> **What to work on**
a) Transcribe from the pull request thread the part that opens with the words containing "The reason I" and closes with "the client side.".
b) In the pull request thread, what does the author say caused their excessive memory usage?
c) Translate this sentence from the pull request thread into Spanish: "For multi-tenant coordinator services (eg: query engines, cache services) this memory usage is a problem."

++++ Given text

Skip to content

Improve REST Support for lazy snapshot loading#16207

Open
grantatspothero wants to merge 1 commit intoapache:mainfrom
grantatspothero:gn/lazySnapshotLog
Open

Improve REST Support for lazy snapshot loading#16207
grantatspothero wants to merge 1 commit intoapache:mainfrom
grantatspothero:gn/lazySnapshotLog

Conversation

@grantatspothero
Copy link
Copy Markdown
Contributor

@grantatspothero grantatspothero commented May 4, 2026

Previously this PR added support for lazy snapshot loading: https://github.com/apache/iceberg/pull/6850/changes

This PR improves the lazy loading by supporting lazy loading of snapshotLog.

For tables with high numbers of snapshots (eg: tables with low latency commits) this can result in significant memory savings.

Considerations:

  • Wanted to maintain backwards compatibility so kept and deprecated setSnapshotsSupplier
  • I don't believe this requires a REST catalog spec change, the description of REFS mode is generic enough that this shouldn't be a change in behavior

@github-actions github-actions Bot added the core label May 4, 2026
@grantatspothero grantatspothero changed the title Gn/lazy snapshot log Improve REST Support for lazy snapshot loading May 4, 2026
@grantatspothero grantatspothero force-pushed the gn/lazySnapshotLog branch 2 times, most recently from c9bc366 to c756769 Compare May 4, 2026 17:11
@gaborkaszab
Copy link
Copy Markdown
Contributor

Hi @grantatspothero ,
I see this is a draft PR but grabbed my attention as I was investigating the lazy snapshot loading area recently. Could you help me understand what is exactly that worries you wrt the snapshot log? Is it network traffic, is it memory consumption on client side or something else?
The reason I ask is that initially I'd think that there isn't much we can win with lazily loading the snapshot log because each log entry is just 2 longs. So basically with thousands of snapshots we still are in the low kilobytes territory in terms of memory usage. Above that amount of snapshots you're doomed anyway :)

@grantatspothero
Copy link
Copy Markdown
Contributor Author

grantatspothero commented May 4, 2026

Our problem was excessive memory usage due to caching TableMetadata on the client side.

Storing a List<HistoryEntry> in memory is fine for small numbers of snapshots, but each entry takes ~32 bytes and this grows quickly when you have a single coordinator service caching iceberg metadata in memory.

Example:

  • 1000 table metadata cached in memory
  • each table commits every 30s, with 30 days of snapshot retention = 2*60*24*30 ~100K snapshots in iceberg metadata
  • 32 bytes * 100K = 3.2 MB snapshotLog per table
  • 3.2MB/table * 1000 tables = 32GB

Note: this is "resident set size" not "total allocations" which tends to be significantly higher due to intermediate allocations of parsing JSON.

For multi-tenant coordinator services (eg: query engines, cache services) this memory usage is a problem. The biggest memory hog is by far the snapshots array, but snapshotLog is the next biggest. Since iceberg already defers snapshots, it seemed reasonable to defer snapshotLog.

++++++++
++++ Data

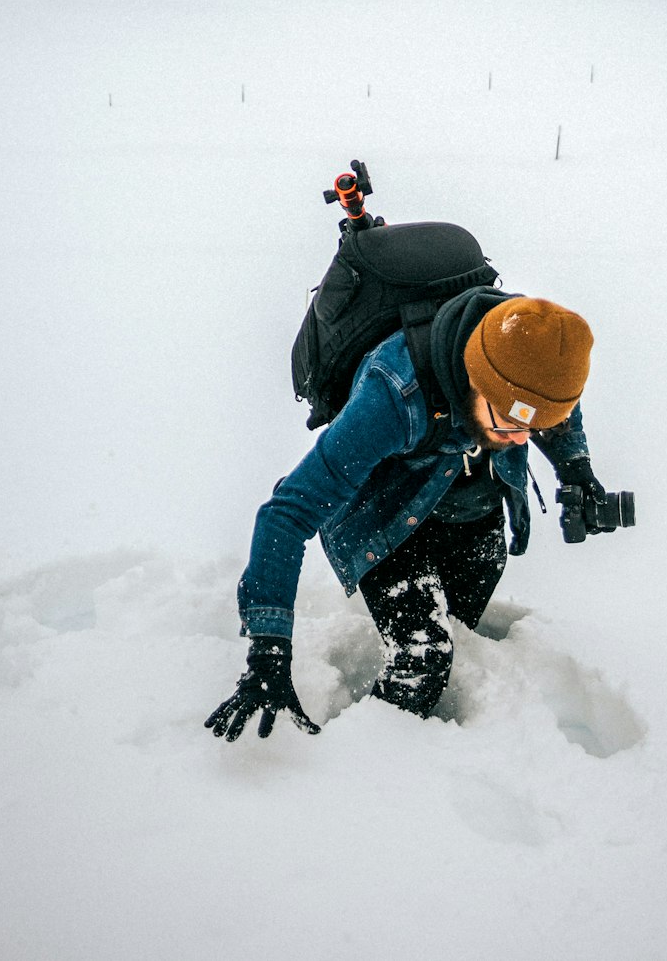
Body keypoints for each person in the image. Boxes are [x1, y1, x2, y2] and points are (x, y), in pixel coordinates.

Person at [205, 289, 605, 741]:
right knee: (424, 658)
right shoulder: (394, 393)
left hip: (474, 504)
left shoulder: (528, 342)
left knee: (458, 626)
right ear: (478, 379)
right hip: (388, 519)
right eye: (511, 424)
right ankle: (372, 771)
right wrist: (268, 651)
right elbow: (288, 512)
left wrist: (576, 467)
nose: (520, 440)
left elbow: (548, 400)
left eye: (532, 428)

++++++++

> **Per-task outputs**
a)
The reason I ask is that initially I'd think that there isn't much we can win with lazily loading the snapshot log because each log entry is just 2 longs. So basically with thousands of snapshots we still are in the low kilobytes territory in terms of memory usage. Above that amount of snapshots you're doomed anyway :)

@grantatspothero
Copy link
Copy Markdown
Contributor Author

grantatspothero commented May 4, 2026

Our problem was excessive memory usage due to caching TableMetadata on the client side.

b) Caching TableMetadata on the client side.

c) Para los servicios coordinadores multiinquilino (p. ej., motores de consultas, servicios de caché), este uso de memoria es un problema.